Note: Philippines FDA registration data and formal package insert warnings were unavailable in this Evidence Pack (Data Gap DG001). Based on the well-established pharmacological profile of systemic corticosteroids, clinicians should be alert to the following class-level risks when using dexamethasone for alopecia areata:
- HPA axis suppression: Even OMP regimens carry suppression risk with prolonged use — periodic morning cortisol monitoring is recommended
- Metabolic effects: Hyperglycaemia, weight gain, and dyslipidaemia are dose- and duration-dependent
- Immunosuppression: Increased susceptibility to bacterial, fungal, and opportunistic infections
- Bone health: Risk of osteoporosis and avascular necrosis with long-term use; baseline and periodic DXA scanning is advisable
- Paediatric-specific concerns: Growth suppression is a recognised risk with prolonged corticosteroid exposure in children
Conclusion and Next Steps
Decision: Proceed with Guardrails
Rationale: Multiple clinical studies — including a randomised controlled trial in paediatric AA, a multi-centre meta-analysis, a network meta-analysis, and multiple prospective and retrospective cohort studies — directly support the efficacy of oral dexamethasone mini-pulse for alopecia areata. The mechanistic basis is well-established, the OMP dosing strategy provides a practical risk-mitigation approach, and the treatment is particularly relevant in settings where JAK inhibitors are unavailable or contraindicated.

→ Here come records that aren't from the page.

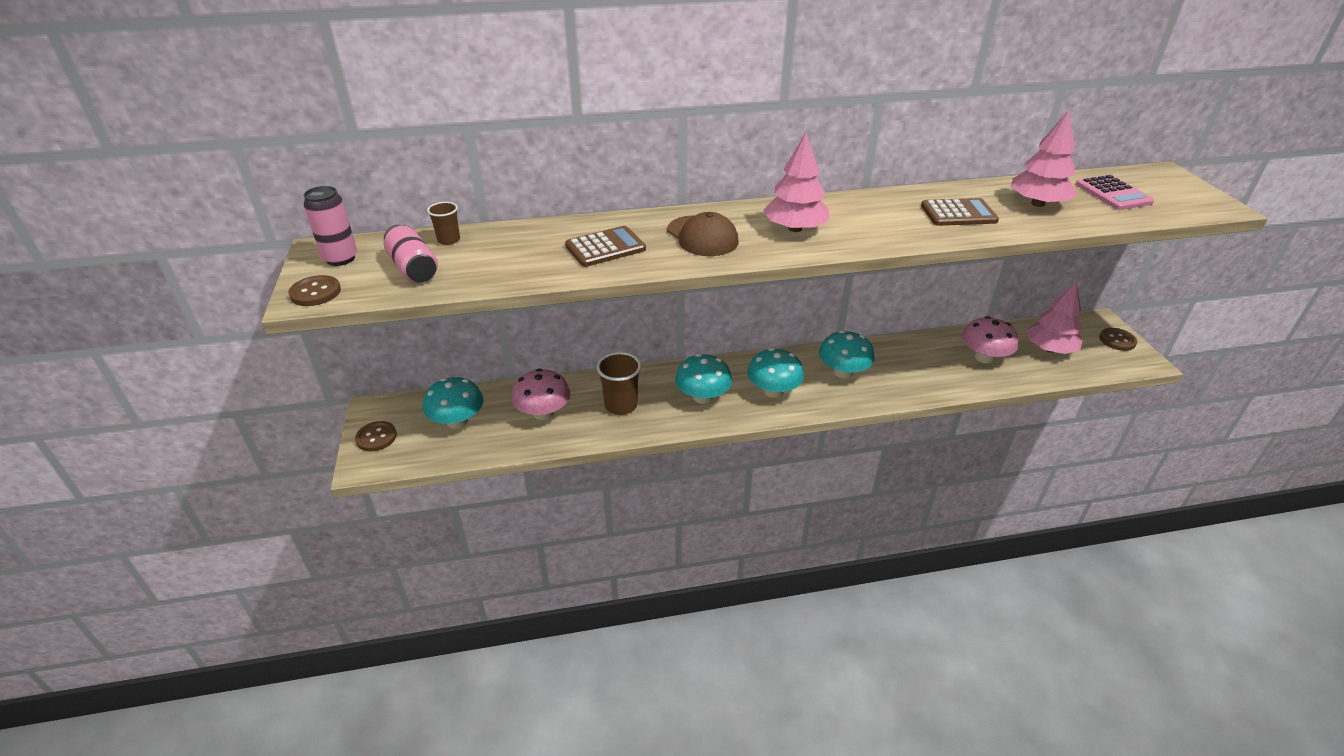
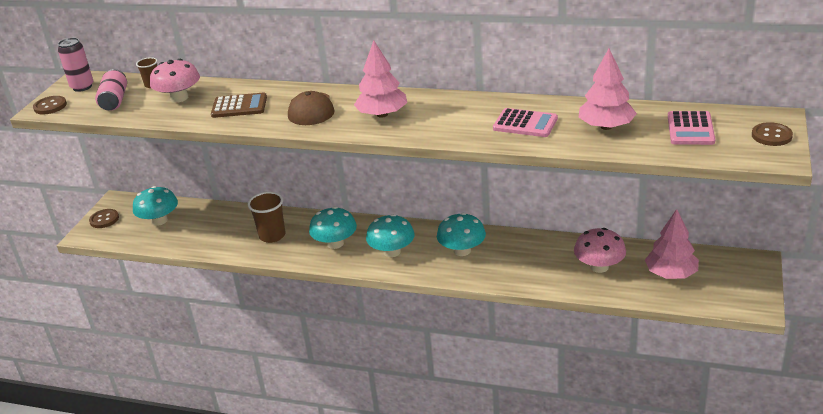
camera: 30 degrees right, 5 degrees down
(543, 413) = (217, 228): pink mushroom -> pink mushroom (179, 98)
(958, 213) = (525, 124): brown calculator -> pink calculator
(1117, 340) = (751, 282): brown button -> brown button (771, 136)

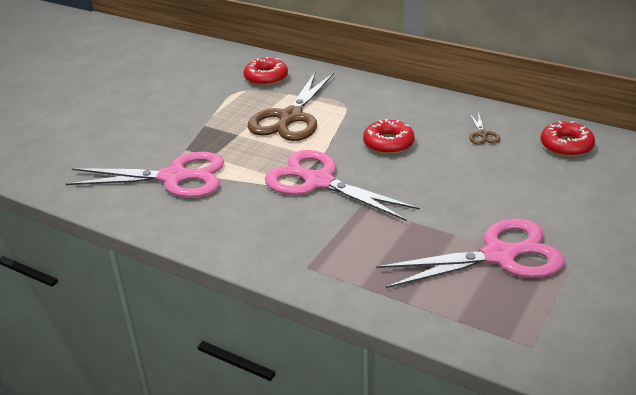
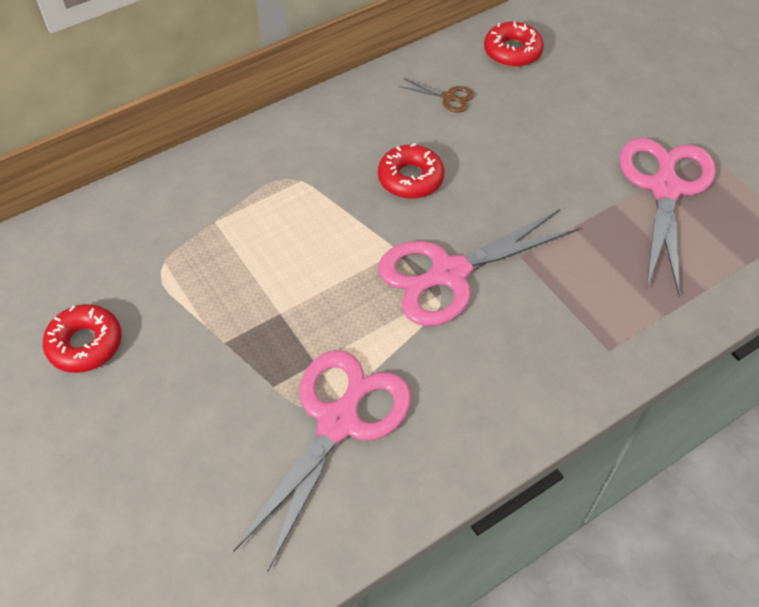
camera: 65 degrees left, 20 degrees up
(266, 78) = (149, 227): red donut -> red donut (85, 344)
(290, 117) = (280, 243): brown scissors -> none

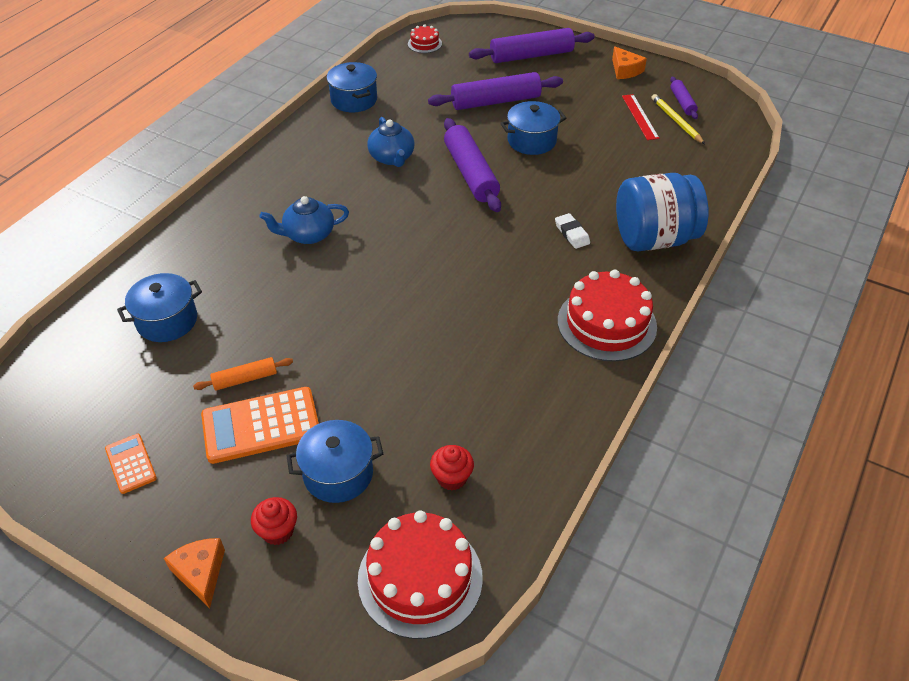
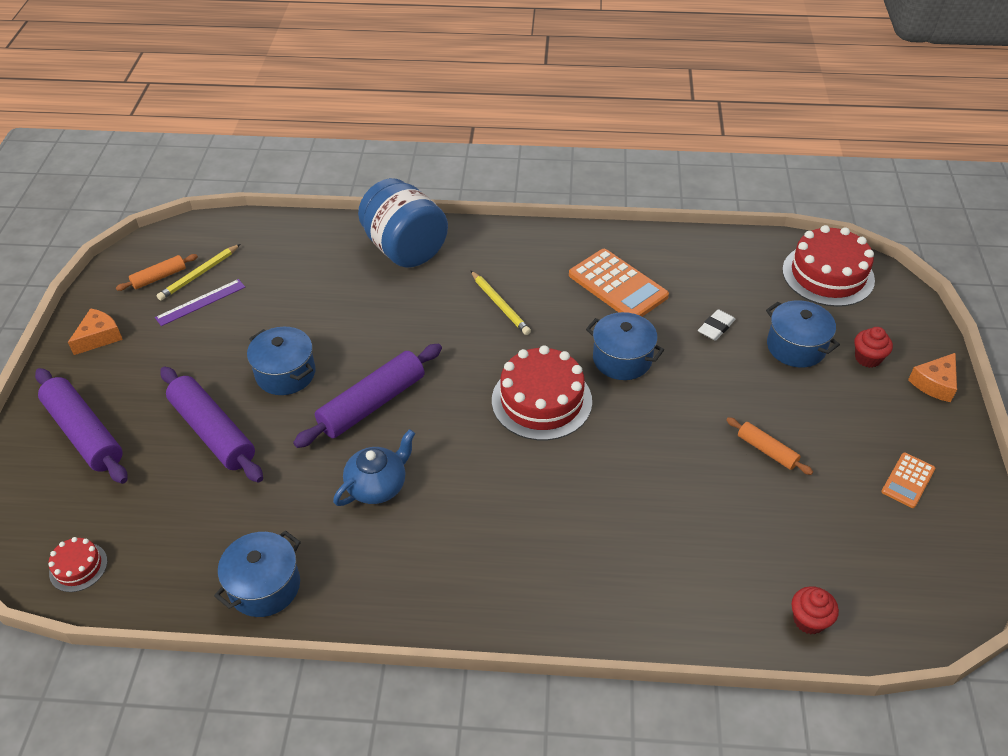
camera: 115 degrees left, 0 degrees up
(167, 321) = (756, 556): blue pot -> blue pot (622, 359)
(261, 425) = (799, 414): orange calculator -> orange calculator (618, 286)
(308, 234) = (555, 500): blue teapot -> none
(452, 478) = (744, 286): red cupcake -> red cupcake (809, 620)
(539, 275) = (500, 305): none -> yellow pencil
(572, 233) = (429, 300): white eraser -> white eraser (716, 327)
(606, 323) = (531, 251): red cake -> red cake (541, 400)
(639, 117) = (201, 302): red ruler -> purple ruler
(682, 103) = (159, 277): purple rolling pin -> orange rolling pin

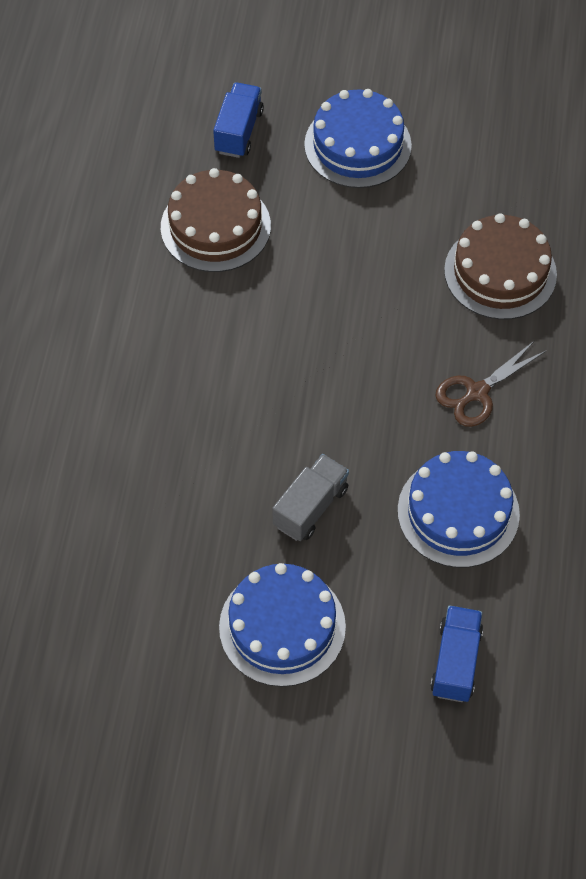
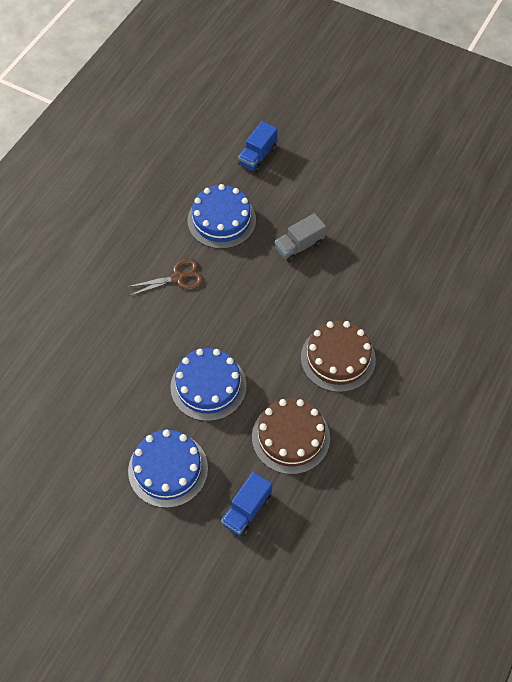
camera: 160 degrees left, 0 degrees up
(282, 626) = (337, 195): blue cake -> blue cake (208, 386)
(500, 272) = (124, 345): brown cake -> brown cake (338, 358)

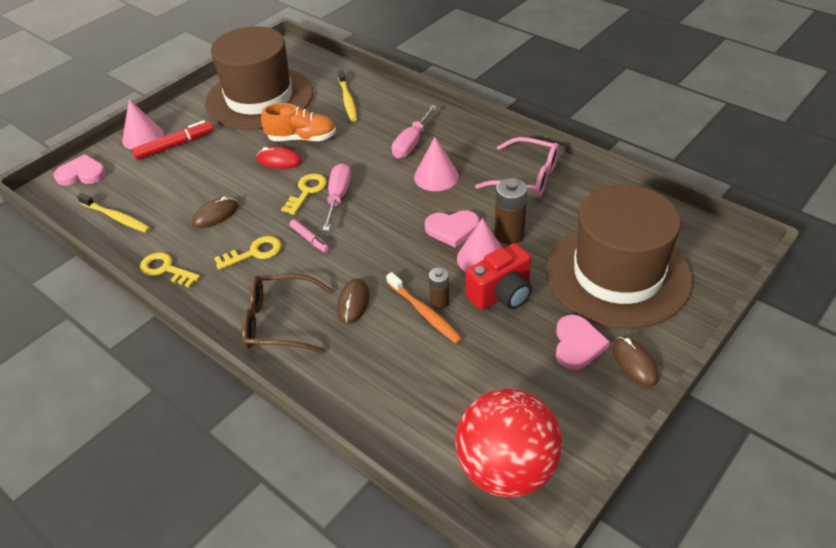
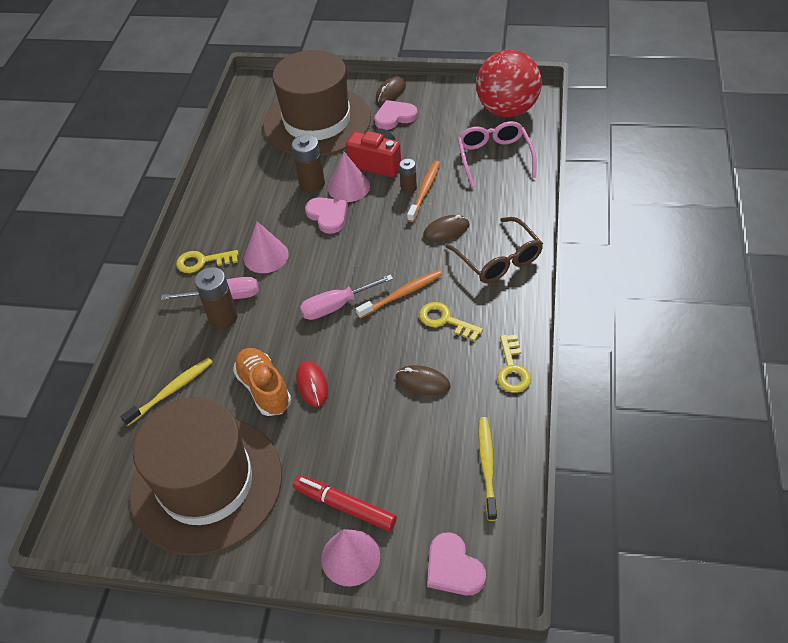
camera: 120 degrees left, 5 degrees up
(306, 192) = (344, 333): yellow key -> yellow key (202, 261)
(309, 239) = (402, 294): pink marker -> orange toothbrush
(390, 137) = (223, 317): none -> brown battery
(526, 177) = (233, 202): pink glasses -> pink glasses (494, 158)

To proceed, the following is needed:
- Philippines FDA (FDA-PH) regulatory gap closure: Confirm whether any dexamethasone products are registered for inflammatory or autoimmune indications in the Philippines and whether an off-label use pathway applies (Data Gap DG001)
- Formal safety document review: Download and parse the TFDA/FDA-PH package insert PDF for approved warnings, contraindications, and drug-drug interactions (Data Gap DG001)
- MOA documentation: Query DrugBank API to formally capture mechanism of action data for DB01234 (Data Gap DG002)
- Clinical safety monitoring plan: Define HPA axis monitoring schedule, glycaemic surveillance, bone density baseline, and infection risk stratification for the OMP regimen in the Philippine setting
- Head-to-head positioning against JAK inhibitors: The 2024 network meta-analysis (PMID 39042154) suggests JAK inhibitors may show superior efficacy for severe AA — a formal health technology assessment comparing dexamethasone OMP vs. baricitinib in the Philippine reimbursement context is recommended
- Paediatric dosing protocol: Establish a standardised dosing algorithm for patients under 18 years based on the reviewed literature, given the substantial paediatric evidence base
This report is for research reference only and does not constitute medical advice. All drug repurposing candidates require clinical validation before application.
Disclaimer
This content is for research purposes only and does not constitute medical advice. Clinical validation is required before any clinical application.